Lihua Zhou,Guowang Du,Kevin Lü,Lizheng Wang,Jingwei Du
DOI: https://doi.org/10.1145/3645108
IF: 16.6
2024-02-08
ACM Computing Surveys
Abstract:Multi-view clustering (MVC) holds a significant role in domains like machine learning, data mining, and pattern recognition. Despite the development of numerous new MVC approaches employing various techniques, there remains a gap in comprehensive studies evaluating the characteristics and performance of these approaches. This gap hinders the in-depth understanding and rational utilization of the recently developed MVC techniques. This study formalizes the basic concepts of MVC and analyzes their techniques. It then introduces a novel taxonomy for MVC approaches and presents the working mechanisms and characteristics of representative MVC approaches developed in recent years. Moreover, it summarizes representative datasets and performance metrics commonly employed for evaluating MVC approaches. Furthermore, we have meticulously chosen thirty-five representative MVC approaches to conduct an empirical evaluation across seven real-world benchmark datasets, offering valuable insights into the realm of MVC approaches.
computer science, theory & methods
What problem does this paper attempt to address?

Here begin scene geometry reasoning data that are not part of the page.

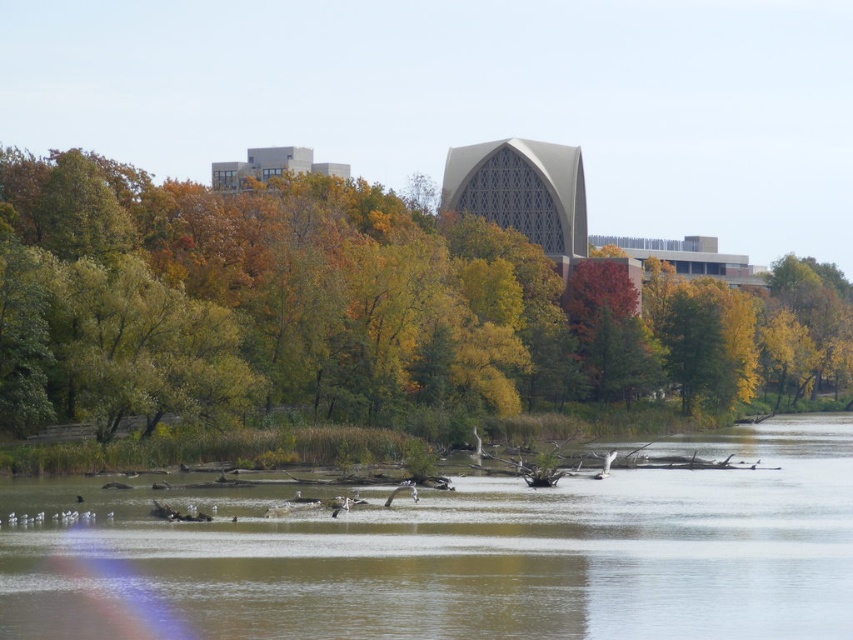
Is green leafy tree at center above brown muddy water at center?

Indeed, green leafy tree at center is positioned over brown muddy water at center.

Which is in front, point (250, 216) or point (184, 632)?

Positioned in front is point (184, 632).

Between point (666, 374) and point (380, 600), which one is positioned behind?

Point (666, 374)

The width and height of the screenshot is (853, 640). Identify the location of green leafy tree at center. pos(331,308).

The main goal of this paper is to address several key issues in the field of Multi-View Clustering (MVC) and provide a comprehensive review and empirical evaluation. Specifically: 1. **Concepts and Technical Formalization**: The paper first conducts a formal analysis of the basic concepts and techniques of MVC, including multi-view data, MVC problem definition, related principles, information fusion strategies, weight allocation strategies, and the clustering process. 2. **Proposing a New Classification System**: The authors propose a new classification system for MVC methods, dividing them into four categories: complete MVC, incomplete MVC, uncertain MVC, and dynamic MVC methods, and further subdividing the subcategories under each category. 3. **Summary of Representative Methods and Their Characteristics**: The paper provides a detailed introduction to the working mechanisms and characteristics of representative MVC methods developed in recent years and summarizes commonly used multi-view datasets and performance metrics. 4. **Empirical Evaluation**: 35 representative MVC methods were selected for empirical evaluation on 7 real-world benchmark datasets. The experimental results show that most MVC methods perform poorly on large-scale datasets, and no method can consistently maintain high performance across all types of datasets. Additionally, the study found that factors such as model structure, regularization constraints, and the weights of different views are crucial for improving clustering performance. 5. **Filling Existing Research Gaps**: The paper pays special attention to the latest methods proposed after 2019, especially those based on deep learning, which were previously overlooked in earlier studies. In summary, this paper aims to provide researchers and practitioners with a comprehensive understanding framework by systematically reviewing and evaluating existing MVC methods and guiding them in selecting methods suitable for specific applications.